Europe Needs to Innovate Itself out of Economic Slump

Europe is in the midst of economic recovery that is not going anywhere. Even though Europe has declared the recession is over, the economy continues to halt recovery.

Hovering at 0.1% of annual growth rate of GDP in 2013, the economic and financial crisis has eradicated years of economic and social progress. Its weak infrastructure has been exposed and exploited. Years of social and economic advancement have stalled. European nations are losing its competitive edge against other countries. General and youth unemployment rate are devastatingly high especially in countries like Spain and Italy.

With the situation becoming increasingly more volatile, uncertain, complex and ambiguous, the challenges European nations are facing to regenerate economic growth is a systemic one.

There are many ways to accelerate economic growth. One of them is through innovation. Traditionally, Europe has been establishing itself as leaders in product innovation through technology-led development that has largely contributed to the economic growth and competitiveness.

In the new age that is shifting to the east, emerging competitors are closing in on technology, and have found ways to produce the same output more efficiently and cheaper than its European counterparts. European nations can no longer depend on technology-led innovation, low production costs and market proximity as their core competencies.

At the same time, organizations are sitting on top of substantial amount of cash from the return-on-investment in technology-led innovation that got them here in the first place. However, what got them where they are now won’t get them where they desire to be in the future. The complex economic and social challenges call for new approach.

This is ironic as organizations are cash-rich but are failing to invest in innovations that nurture growth. This is because capital investment in innovation has been spent on communication and product innovation (level 1 and 2 design), creating an over-reliance of product innovation and a legacy system based on traditional mindset, processes and regulations.

4 Levels of Design

4 Levels of Design

Developing product innovation as the core capability of organization is not enough.

Market leaders like Nespresso did not win by designing coffee machines alone, but with both product and service innovations to reinvent the coffee experience, and building a global business around the coffee experience through its business model.

Similarly, organizations in Europe need to revitalize their competitive edge by moving up the value chain of design from level 1 and 2 to level 3 and 4, where businesses are designed to enable continuous stream of innovations. 

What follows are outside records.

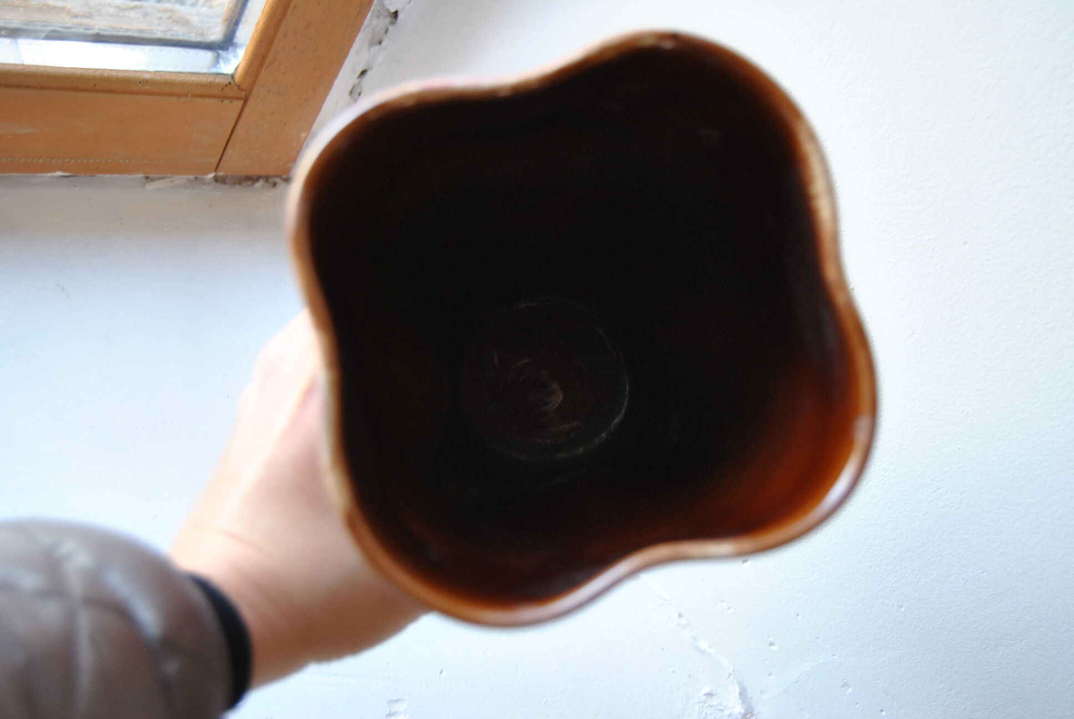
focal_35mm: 45
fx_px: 1344
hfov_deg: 43.6
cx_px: 537
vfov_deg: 29.9
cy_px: 360
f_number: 4.2
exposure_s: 1/30
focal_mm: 30
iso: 400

To do so, organizations need to invest in building innovation capability through design for long-term profitability and growth that typically pays off in 5 to 10 years, even if it is through acquisition of startups and SMEs.

Decision-makers in organizations need to be able to balance short-term demands from shareholders and long-term growth that can only be achieved by tapping on the true potential of design as a catalyst for innovation in organizations.

Designing businesses involves designing management systems, business models, culture and policies for organizations to continuously create and deliver values to foster a continuous cycle of product and service innovations that leads to growth. 

Currently, we are seeing the transition of organizations moving to design services and interactions on top of product innovation layer. Going beyond product allows organizations to develop ecosystems of products and services that create new competitive advantage. This drives growth, and eventually market leadership that enables organizations in Europe to compete globally.

Business growth also creates new jobs internally, and particularly externally with organizations in the supply chain or partners in which innovations help to build new platforms. 

Government plays an important role in facilitating organizations to innovate. Whether through subsidies, grants or tax breaks, European organizations are encouraged and benefited to invest in building the organizational innovation capability. 

Building innovation capability through business design not only enables organizations to continuously innovate, but also improve living standards of European citizens, create new jobs, enhance the skills of the workforce and improving productivity. Organizations need to collectively design themselves to create iterative waves of innovations and alter their business models, compete to win globally, and drive economic growth back to the way Europe was.